モバイル有害サイト規制法案は地方で報道されていない--高校PTA代表が周知徹底を要請 - (page 2)

「違法」に比べて基準があいまいな「有害」

 シンポジウムの最後に開かれたパネルディスカッションでは「法規制と民間の取り組みの最適バランスを考える」と題して、参加者が意見を交わした。パネリストの1人である慶応義塾大学准教授の金正勲氏は、有害サイト規制法案で留意すべき点として、

  1. 世代間ギャップから生じる極端な対応措置に至っていないか
  2. 携帯電話の使用が犯罪や事件の発生につながるという、検証されていない仮説に基づいた規制のあり方に対して、正しい認識ができているのか
  3. 感情論に走っていないか

――の3点を挙げ、「違法という言葉にはある程度の基準があるが、有害は主体と文脈に依存する言葉で、基準があいまい」と問題点を指摘した。

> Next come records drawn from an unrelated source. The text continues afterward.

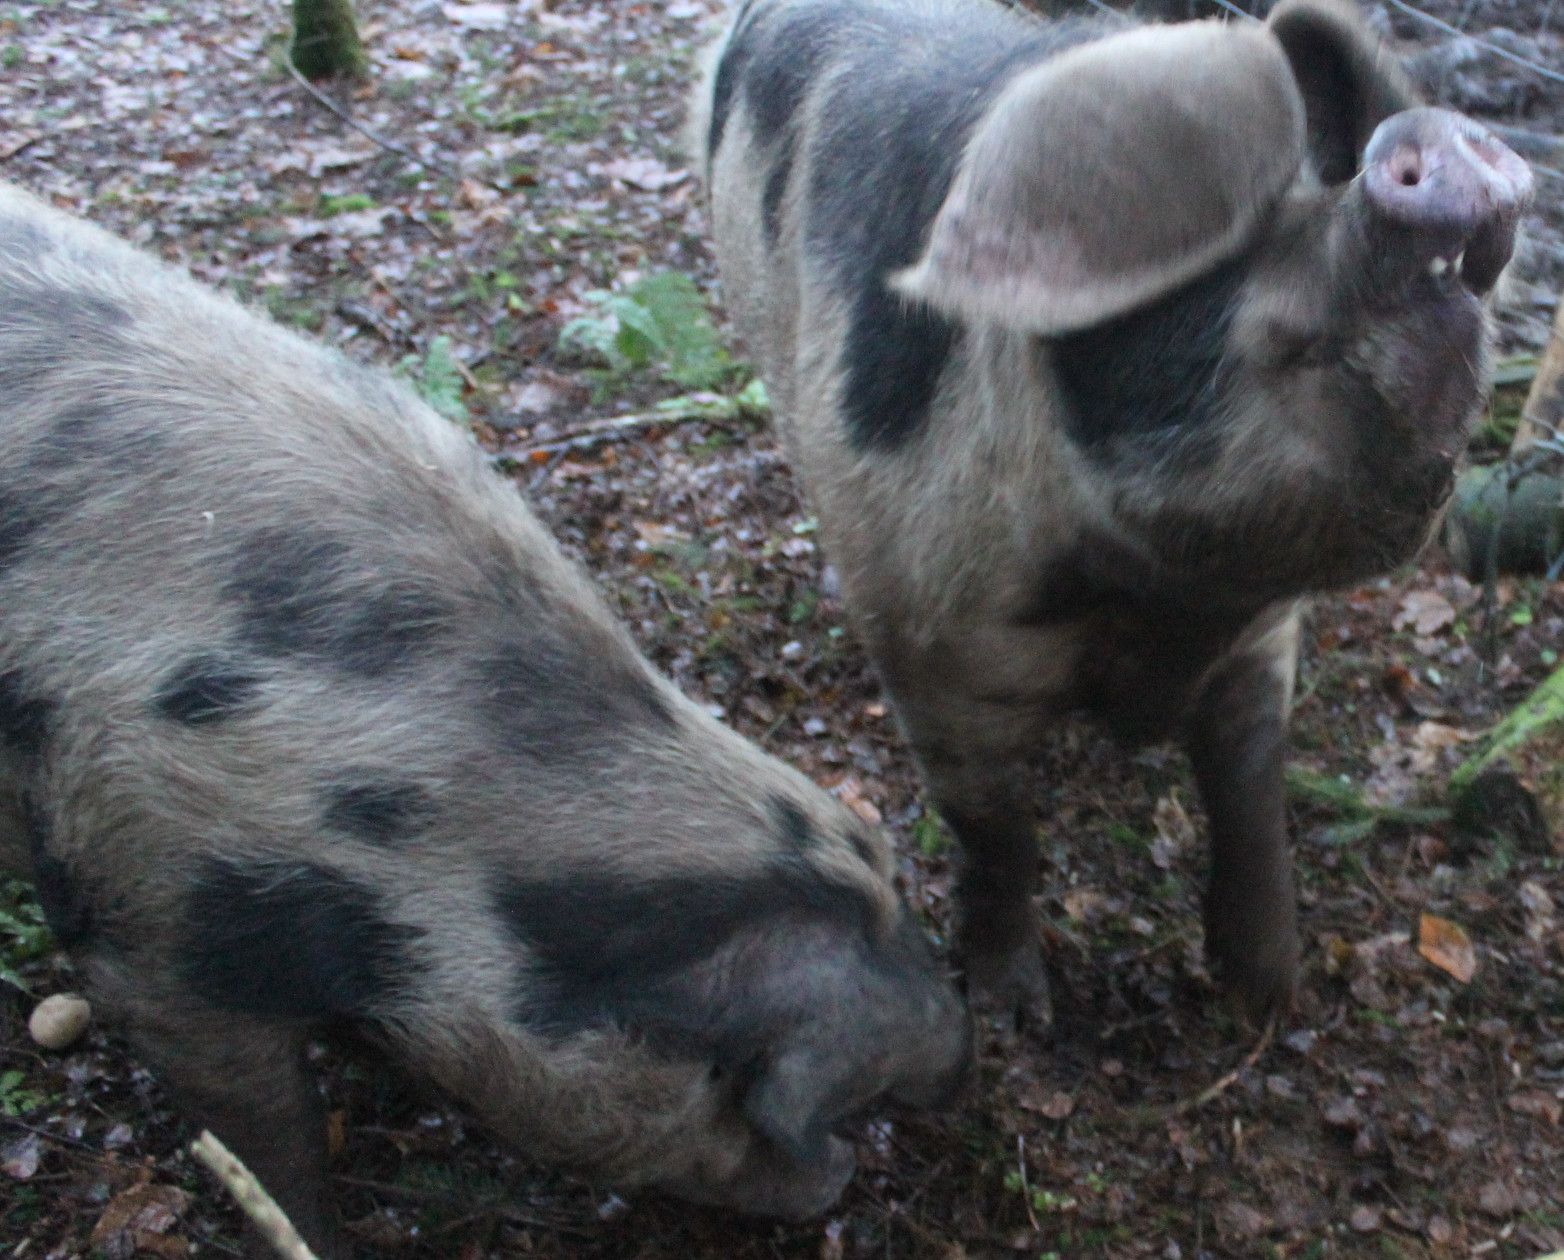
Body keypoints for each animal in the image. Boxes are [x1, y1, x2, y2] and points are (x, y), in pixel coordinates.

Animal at [695, 0, 1533, 1024]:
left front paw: (1269, 994)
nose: (1426, 132)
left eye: (1324, 173)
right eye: (1223, 239)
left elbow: (1250, 789)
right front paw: (1017, 1015)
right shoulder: (932, 644)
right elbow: (996, 830)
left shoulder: (1262, 634)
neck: (1163, 594)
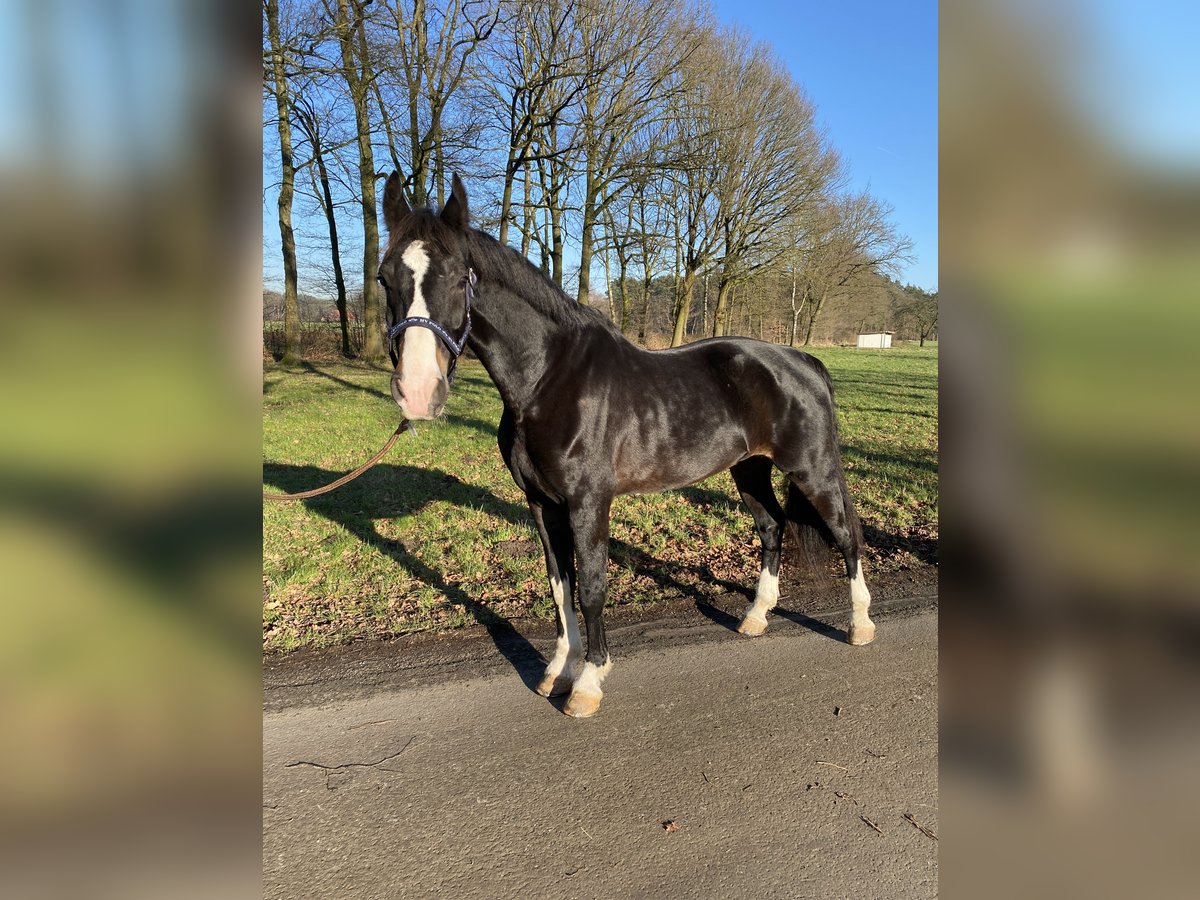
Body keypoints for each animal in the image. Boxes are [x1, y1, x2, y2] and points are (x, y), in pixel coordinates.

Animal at [379, 172, 878, 715]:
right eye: (384, 277)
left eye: (457, 276)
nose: (417, 392)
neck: (548, 380)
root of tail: (803, 361)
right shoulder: (541, 503)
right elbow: (560, 586)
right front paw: (557, 671)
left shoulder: (588, 502)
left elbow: (592, 589)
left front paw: (588, 683)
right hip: (749, 468)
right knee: (772, 526)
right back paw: (755, 618)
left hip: (812, 468)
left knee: (847, 533)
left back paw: (860, 626)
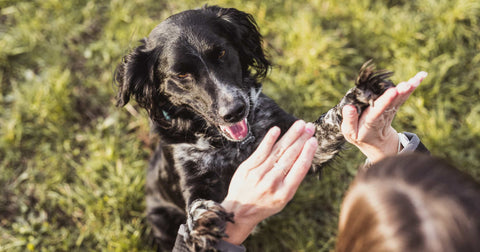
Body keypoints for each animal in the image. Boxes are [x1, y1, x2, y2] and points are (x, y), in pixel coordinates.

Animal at [115, 5, 394, 250]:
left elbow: (329, 122)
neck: (231, 146)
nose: (235, 110)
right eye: (181, 75)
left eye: (221, 53)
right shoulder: (191, 178)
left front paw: (359, 95)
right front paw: (202, 222)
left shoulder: (303, 142)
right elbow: (196, 204)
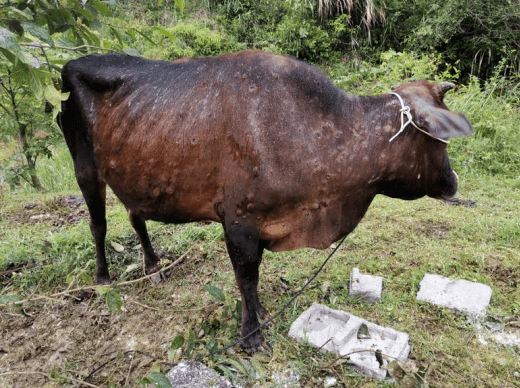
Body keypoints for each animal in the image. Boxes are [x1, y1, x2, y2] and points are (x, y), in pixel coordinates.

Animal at [59, 50, 474, 352]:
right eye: (441, 137)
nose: (453, 180)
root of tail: (73, 62)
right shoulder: (239, 223)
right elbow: (247, 278)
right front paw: (251, 335)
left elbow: (252, 282)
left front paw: (256, 312)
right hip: (84, 166)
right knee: (98, 223)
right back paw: (102, 278)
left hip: (133, 172)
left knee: (135, 215)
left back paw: (153, 265)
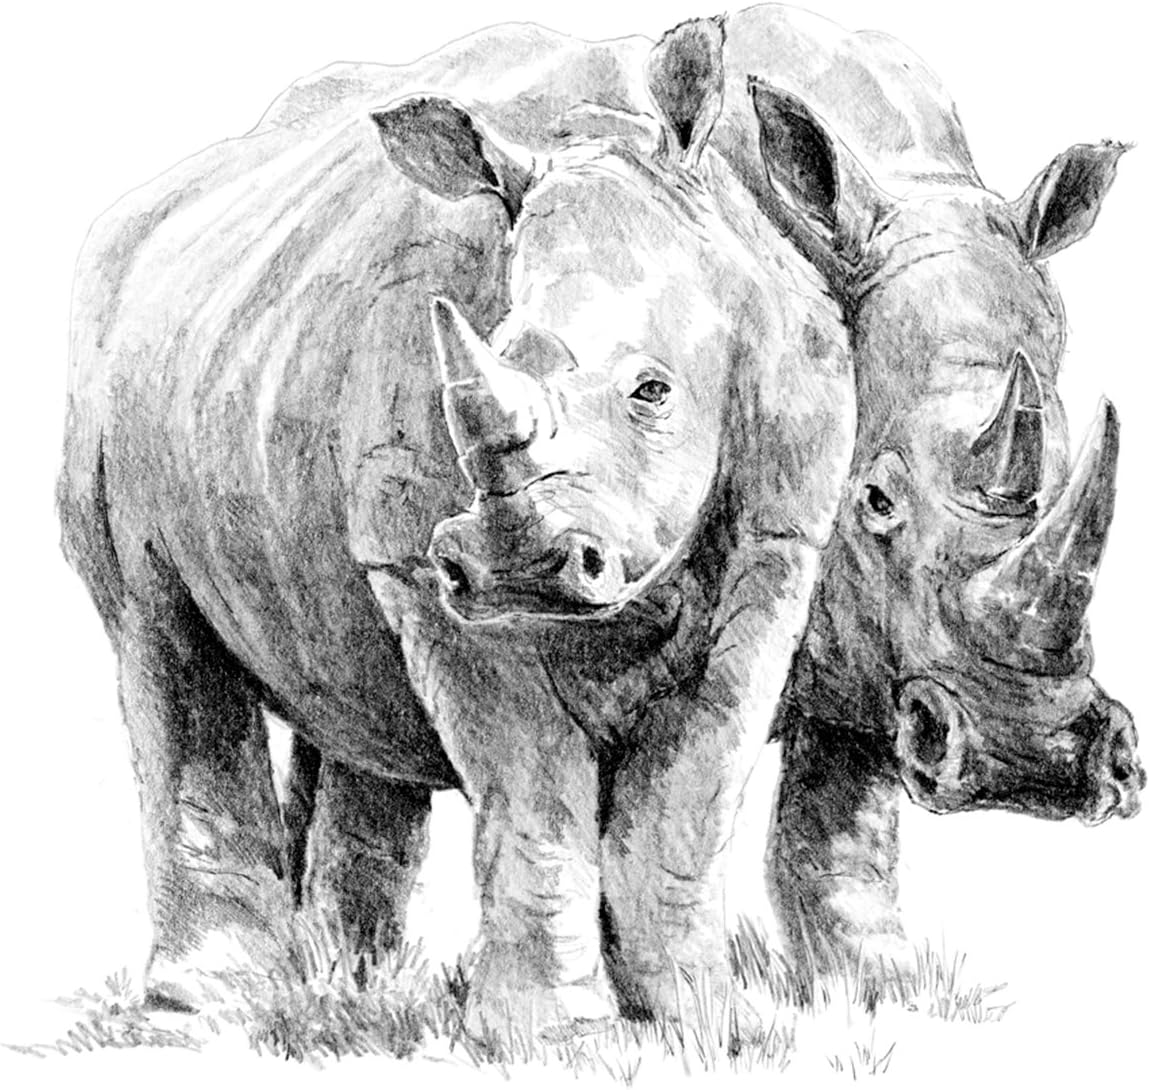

 青少年と携帯電話の関係をめぐる問題に対して、公的機関と民間がどのような役割を果たすべきかについては、「民間が主体となり、公的機関はそれを後押しする」という意見でパネリストらの意見はおおむね一致した。

 「条件整備をするのが公的機関の役割。中身については民間がやるべき」(EMA代表理事で一橋大学名誉教授の堀部政男氏)、「国がやるべきことは教育。インフラ整備と現状に沿ったカリキュラムの作成、人材育成が必要だ」(特定非営利活動法人CANVAS副理事長の石戸奈々子氏)、「有害という、主体によって基準が変化する情報に対しては多様な判断が求められる。公的機関ではそれを確保することはできない。民間が担保すべき」(EMA事務局長広報担当の岸原孝昌氏)

 また、「IT教育について文部科学省はそれなりに予算をつけているが、実際の運用は地方自治体に委ねられる。しかし財源が少ない地方では、実質的に動かすことができないでいる」(高橋氏)という声が上がり、これにに対しては「国にIT教育特定財源を作ってほしい。法整備もいいが、将来に役立つ政策をもっとやるべき。できるだけ民の自主性に任せ、国はそれを応援していく体制にしてほしい」(尾花氏)といった提言もなされた。